Layaknya mafia lain, Liu bersekongkol dengan aparat untuk mengamankan bisnis kotornya. Selain polisi, pria 48 tahun itu ’’bersahabat’’ dengan sejumlah jaksa.
Di sisi lain, kolektor ratusan mobil mewah seperti Rolls-Royce, Bentley, dan Ferrari tersebut juga berbisnis dengan sindikat narkotika dan obat-obatan terlarang.
Tidak hanya moncer di dalam negeri, perusahaan yang Liu pimpin pun punya saham di Australia dan Amerika Serikat (AS). Dia menanamkan seluruh sahamnya di luar negeri pada sektor pertambangan.
Di Negeri Kanguru itu, saham Liu melantai dengan bendera Moly Group dan Sundance Resources. Namun, sejak Liu tertangkap pada 2013, gurita bisnisnya ikut melemah.
Meski tidak mau menyebutkan waktu atau tempat eksekusi lima terpidana mati tersebut berlangsung, Xinhua menegaskan bahwa hak Liu dan komplotannya telah diberikan.
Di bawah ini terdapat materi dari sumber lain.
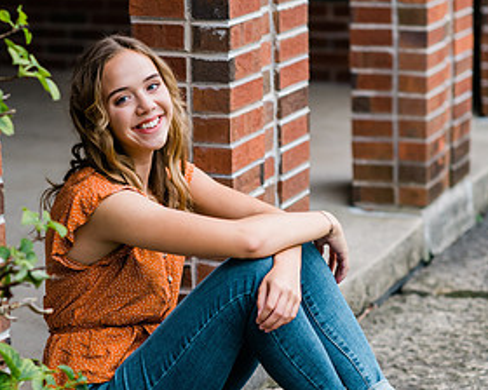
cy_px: 240
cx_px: 232
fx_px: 1849
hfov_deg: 15.0
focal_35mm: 128
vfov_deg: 12.0
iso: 320
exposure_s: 1/500
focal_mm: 85
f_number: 2.8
Yakni, hak untuk bertemu dengan keluarga sebelum mereka menjalani eksekusi.
’’Lima terpidana bertemu dan berkumpul bersama keluarga masing-masing sebelum eksekusi berlangsung,’’ papar media pemerintah tersebut.
Liu dan gangnya kali pertama muncul dalam radar polisi pada Januari 2009. Saat itu anak buah Liu menembaki sejumlah orang yang sedang bersantai di sebuah kedai teh di Kota Guanghan.
Belakangan diketahui bahwa orang-orang yang tewas dalam insiden penembakan tersebut adalah saingan bisnis Liu. Sejak saat itu, polisi lantas mengendus jejak kriminal Liu dalam sejumlah kasus.
Sebelum 2009, Liu dikenal sebagai taipan yang murah hati. Dia memang sengaja membangun citra dermawan di mata publik. Gempa dahsyat yang meluluhlantakkan Sichuan pada 2008 menjadi salah satu lahan subur Liu untuk menonjolkan sisi murah hatinya.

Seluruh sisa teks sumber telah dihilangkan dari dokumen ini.